Exclusive: Former Uber cyber boss is now advising execs on avoiding his mistakes

Photo illustration of Joe Sullivan surrounded by abstract shapes.

Photo illustration: Gabriella Turrisi/Axios; Photo: Courtesy of Joe Sullivan

Ex-Uber security chief Joe Sullivan is taking on a new role to support his mission of helping executives avoid the criminal charges he's spent the past few years battling.

Why it matters: Security executives face growing liability and litigation risks as regulators start holding companies accountable for the data breaches and other cyberattacks they face.

Driving the news: Sullivan is joining cyber risk management company BreachRx as a senior adviser, he first told Axios.

  • BreachRx, which closed a $6.5 million seed round Tuesday, provides customers with a platform that automates how they respond to a cyberattack, including how they need to communicate with regulators.

Catch up quick: Nearly a year ago, a federal judge sentenced Sullivan to three years' probation and 200 hours of community service for charges related to covering up a 2016 cyberattack and obstructing a federal investigation.

  • The case marked what's believed to be the first time a U.S. security executive has faced criminal charges for mishandling a data breach.

Between the lines: Since that conviction, Sullivan said, he's been reflecting and hitting the road to help security chiefs and CEOs better respond to incidents.

  • Sullivan started last summer with presentations at the Black Hat and DEF CON cybersecurity conferences, and he said he's now the first call many chief information security officers make when they get "in hot water."
  • Joining BreachRx is a natural extension of his work, he said, since the company automates the process of documenting organizations' incident responses in the first hours and days.

What they're saying: "We're in a broken place," Sullivan said. "The people who are the most intelligent about how to navigate us out of this are handcuffed by fear because they think the regulators are going to come after them."

The big picture: The way Sullivan sees it, security chiefs have become accustomed to a corporate reality that doesn't provide them with the funds or employees needed to properly secure their systems.

  • "We have this world where every CISO has been, for the last decade, doing the best they can with the resources they have but always knowing that it's not enough," Sullivan said.
  • The growing regulatory pressure on all executives, not just security chiefs, to clean up poor internal practices could force companies to invest more in security and help CISOs in the long run, he argued.

Yes, but: Not all regulatory actions are created equal, Sullivan said.

  • On one hand, Sullivan said, the Securities and Exchange Commission's new cyber incident reporting rules that many companies have spoken out against are a "step in the right direction."
  • But on the other, the SEC's enforcement actions — such as the charges against SolarWinds and its top security executive — have prompted other CISOs to run from responsibilities "out of fear."
  • "I don't think the SEC has gone rogue," he said. "This is an inevitable change that's happening, and until the [cybersecurity] problems start to diminish to a manageable level, [government's] expectations are going to rise."
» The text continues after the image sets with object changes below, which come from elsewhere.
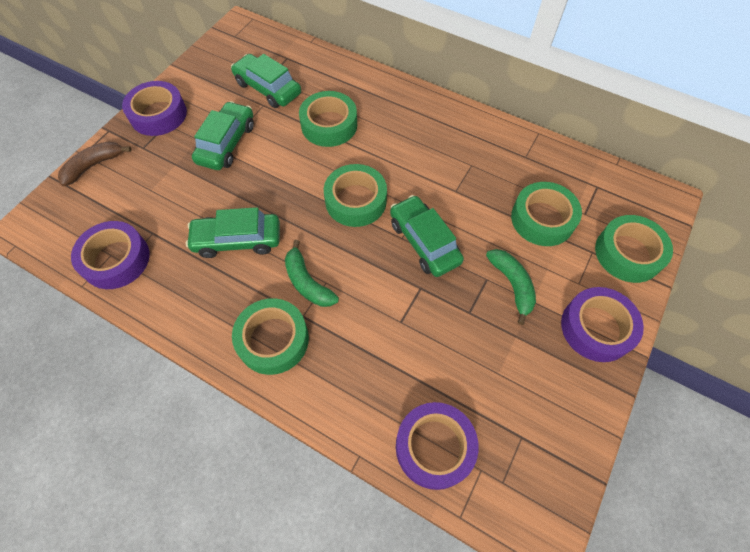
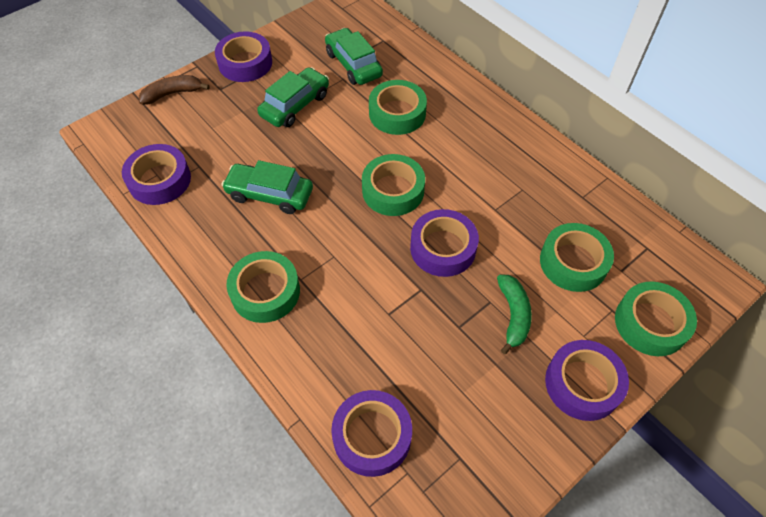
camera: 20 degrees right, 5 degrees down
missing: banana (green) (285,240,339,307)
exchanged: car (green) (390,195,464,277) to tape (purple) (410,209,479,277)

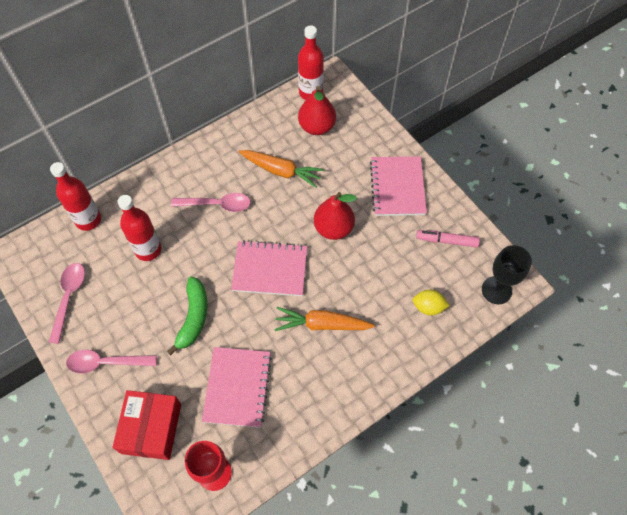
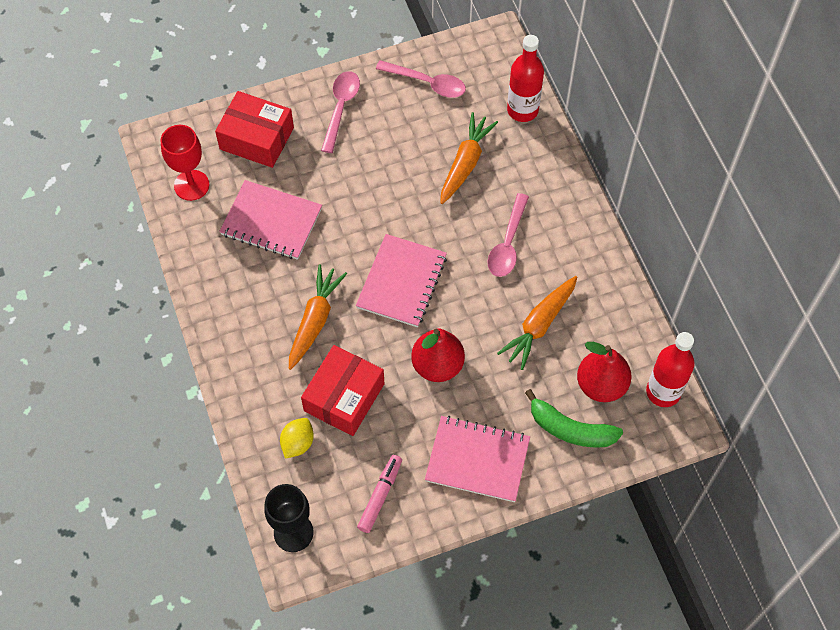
camera: 105 degrees right, 0 degrees up
appeared: box (red) (301,345,384,436)
relocated: banana (green) (167,277,207,355) to (525,389,623,448)
exchanged: bottle (red) (118,195,161,261) to carrot (orange) (440,112,498,204)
Zoom out: Ever since Sullivan's charges, the cybersecurity community has been trying to figure out how much of a precedent his case actually set.

  • During Sullivan's sentencing hearing, the judge received 186 letters from industry peers, friends and family — some of whom expressed concern that they would be under new scrutiny during an already stressful time.
  • But only a year out, it's not yet clear whether the case has prompted investigators to dig deeper into companies' responses to incidents.